Al Santa Chiara Gene Gnocchi, il «procacciatore»
Cosa ci fa Gene Gnocchi con un trolley, un liquidator e un panino al cotto? Sta forse per abbandonare il mondo dello spettacolo e aprire un negozio di souvenir pakistani o per entrare in politica con il suo nuovo movimento? La risposta la si potrà avere il 17 febbraio all’Auditorium Santa Chiara di Trento dove il comico emiliano proporrà il suo ultimo spettacolo Il procacciatore. Uno show che è anche un viaggio nell’Italia del terzo millennio come ci racconta Gene Gnocchi in questa intervista.
Gnocchi, come è nato il suo “Procacciatore”?
Il titolo vuole essere, cosi come la foto che accompagna lo spettacolo, una parodia de “Il cacciatore” di Cimino e del protagonista Robert De Niro. Il mio non è un cacciatore ma un procacciatore che vuole catturare la gente dandogli una speranza. Un uomo che in questi tempi bui vuole motivare il popolo italiano.
Ma nello show c’è anche una app che rivela alcuni segreti del procacciatore…
Sì, durante la conferenza succede un fatto imprevisto. Nel muovere con una app le slide con il telefonino il nostro procacciatore rivela alcuni messaggi personali che incominciano ad arrivare al suo numero.
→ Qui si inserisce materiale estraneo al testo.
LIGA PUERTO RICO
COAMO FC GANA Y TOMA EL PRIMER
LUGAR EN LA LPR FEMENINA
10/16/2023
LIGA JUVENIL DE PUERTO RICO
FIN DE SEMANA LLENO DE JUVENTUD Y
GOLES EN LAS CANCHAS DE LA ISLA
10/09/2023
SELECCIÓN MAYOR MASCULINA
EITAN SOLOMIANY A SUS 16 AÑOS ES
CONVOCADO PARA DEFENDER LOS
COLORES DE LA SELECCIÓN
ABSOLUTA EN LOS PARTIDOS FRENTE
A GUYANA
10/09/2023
Da questo punto in avanti tutto cambia ed è costretto a risolvere alcuni problemini della sua sfera privata.
Un personaggio che sta per fondare il movimento “Per un’Italia diversamente onesta”: in linea con certi simboli elettorali presentati di recente.
Avrebbe delle possibilità: lo spettacolo calza a pennello per questo clima elettorale in cui si vedono un sacco d’imbonitori pronti a fare promesse sgangherata di ogni genere e senza pudore. Il problema è che qualcuno ci crede ancora.
Ma qual è il messaggio?
Direi che riguarda la tecnologia perché in realtà noi non usiamo lo smartphone ma ne siamo usati. Siamo dipendenti da questo mezzo che finisce per condizionarci e segnare il nostro quotidiano.
Si diverte più in teatro o a bucare il piccolo schermo?
Il teatro si fa per passione, per trovare il contatto con la gente. Sul fronte televisivo ho avuto la fortuna di essere chiamato da Floris nel suo “Di martedì” in uno spazio in cui mi diverto e trovo ideale per la mia vis comica.
Lei è stato travolto dalle polemiche a causa della battuta sul Claretta Petacci: l’ha amareggiata questa situazione?
Ci sono rimasto male perché è stata completamente travisata e falsificata la realtà. Io non ho mai detto che la Petacci è un maiale, ma ho semplicemente fatto un ragionamento comico. Sono partito dal fatto che la Meloni aveva un maialino del quale aveva postato delle foto perché l’aveva perso. Un maialino che avrebbe potuto anche chiamarsi Petacci per richiamare il ventennio fascista come avrei potuto dire Galeazzo Ciano o Benito Mussolini. Credo che molti in palese malafede non abbiano voluto capire lo spirito della battuta.
Come s’immagina l’Italia post elezioni?
Da quel che si comprende dai sondaggi, dalle urne uscirà un Italia ingovernabile e provvisoria. Ma a farmi riflettere è il dato sull’astensionismo. Girando l’Italia noto un grande disinteresse per questa classe politica evidentemente in buona parte ritenuta non adeguata a rispondere alle esigenze del Paese.
A cosa sta lavorando per questo 2018?
Teatro a parte ho fatto delle puntate zero per La7 di alcuni programmi ma quello che mi intriga di più riguarda la musica che è una mia grande passione. Speriamo che qualcosa si concretizzi.